First published in the Nov. 5 print issue of the South Pasadena Review.

With the deadline to complete redistricting roughly a month and a half away, the City Council decided last week to support having South Pasadena in a demographic grouping with the rest of the San Gabriel Valley.
The council opted for valley continuity among the three different community of interest, or COI, models. The San Gabriel Valley model spans east to Pomona and includes the bulk of the valley suburbs with which South Pasadena shares ample socioeconomic and political interests, the council determined.

“On a very abstract level,” Councilman Jon Primuth said, “the connections I’m hearing and the connections I know about run pretty much eastward, the more important ones, rather than north to the Tri-Cities area and south and west.
“That’s not to say we don’t have interests in all those regions,” he added. “The criteria here is communities of relevant interest for the purpose of dealing with the supervisory district.”
The United States redraws its geographic political districts — at local, county, state and federal levels — every decade, following the compilation of the U.S. Census, to account for population shifts. These districts must have generally equivalent population figures and, at least in California, should take on a relatively compact form, as opposed to disjointed gerrymanders.

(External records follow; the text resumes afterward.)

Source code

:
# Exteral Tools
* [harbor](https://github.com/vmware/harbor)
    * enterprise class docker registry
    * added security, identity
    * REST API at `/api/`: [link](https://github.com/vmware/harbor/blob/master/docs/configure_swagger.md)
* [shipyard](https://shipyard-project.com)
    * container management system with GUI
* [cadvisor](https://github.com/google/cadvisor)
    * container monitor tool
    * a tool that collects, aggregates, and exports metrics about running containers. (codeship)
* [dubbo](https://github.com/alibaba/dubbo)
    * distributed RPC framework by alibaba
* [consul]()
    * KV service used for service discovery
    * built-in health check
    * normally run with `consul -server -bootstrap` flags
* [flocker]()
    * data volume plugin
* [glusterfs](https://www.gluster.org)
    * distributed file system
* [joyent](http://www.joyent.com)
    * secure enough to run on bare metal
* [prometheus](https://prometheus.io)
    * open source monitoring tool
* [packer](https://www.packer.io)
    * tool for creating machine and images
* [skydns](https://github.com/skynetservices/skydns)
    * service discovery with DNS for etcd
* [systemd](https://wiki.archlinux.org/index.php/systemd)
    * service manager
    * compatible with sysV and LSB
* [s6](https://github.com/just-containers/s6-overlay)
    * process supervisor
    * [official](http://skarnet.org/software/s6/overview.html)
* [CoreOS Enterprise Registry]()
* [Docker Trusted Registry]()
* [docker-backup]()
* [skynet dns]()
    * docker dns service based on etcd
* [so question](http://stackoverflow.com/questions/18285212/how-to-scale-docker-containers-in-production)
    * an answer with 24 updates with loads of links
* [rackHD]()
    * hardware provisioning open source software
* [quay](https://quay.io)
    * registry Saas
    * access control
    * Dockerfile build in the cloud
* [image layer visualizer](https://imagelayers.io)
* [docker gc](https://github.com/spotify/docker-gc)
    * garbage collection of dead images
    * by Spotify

For the Los Angeles County Board of Supervisors, the five districts must be geographically connected — that is to say, they should not divide cities, distinct neighborhoods or these COIs. Given the county’s population, each district should also contain approximately 2 million residents.
As with any political district, future policies and projects are dependent on their demographics, so this is a decision that affects regional funding and resources for matters such as affordable housing, homelessness and transportation.
South Pasadena is presently in the 5th supervisorial district, which includes most of the foothill cities along the San Gabriel Mountains, the San Fernando, Santa Clarita and Antelope valleys, and reaches the borders of Ventura, Kern and San Bernardino counties. Kathryn Barger, who resides in San Marino, has been its supervisor since 2016 and won reelection last year.
The COI models presented at the council’s Oct. 26 study session were developed by the Los Angeles County Citizens Redistricting Commission, or CRC, based on feedback from 14 public hearing meetings. This commission is borne of state legislation requiring the appointment of independent groups to plan redistricting.
Each COI should, ideally, share common social and economic interests. Based on that criteria and public feedback, three currently proposed models include South Pasadena in their COI regions.
One such model groups South Pasadena with San Marino and lumps them with Los Angeles neighborhoods of Highland Park, Eagle Rock and Elysian Park. San Marino has long been a natural pairing for South Pasadena, and the two cities maintain a shared command structure for their fire departments, while South Pasadena and Highland Park share a significant border along the Arroyo Seco.
Another plan has South Pasadena in a district with Burbank, Glendale and Pasadena, which have formally adopted a “tri-city” branding identity and have all asked to be in a similar COI grouping. That cluster relies on the shared boundaries, service providers and political agreements in Pasadena, such as Pasadena Humane, the Arroyo Verdugo Communities Subregional Joint Powers Authority and Verdugo Fire Communications station in Glendale.
Ultimately, however, the council opted for the broader San Gabriel Valley COI proposal.
The model — which has a population of 1,793,251 — was selected with the membership in the San Gabriel Valley Council of Governments in mind. The SGVCOG’s regional approach to water, stormwater, affordable housing and homelessness have been a benefit to South Pasadena, council members contended.
“There’s just much more of an interest in doing things on a cooperative, on a consolidated basis with that agency as opposed to the city of Los Angeles,” Mayor Diana Mahmud said.
City staff will direct the council’s comments to the Redistricting Commission. The commission is slated to hold more public hearings on Wednesdays in November as it considers the final districts ahead of the Dec. 15 deadline.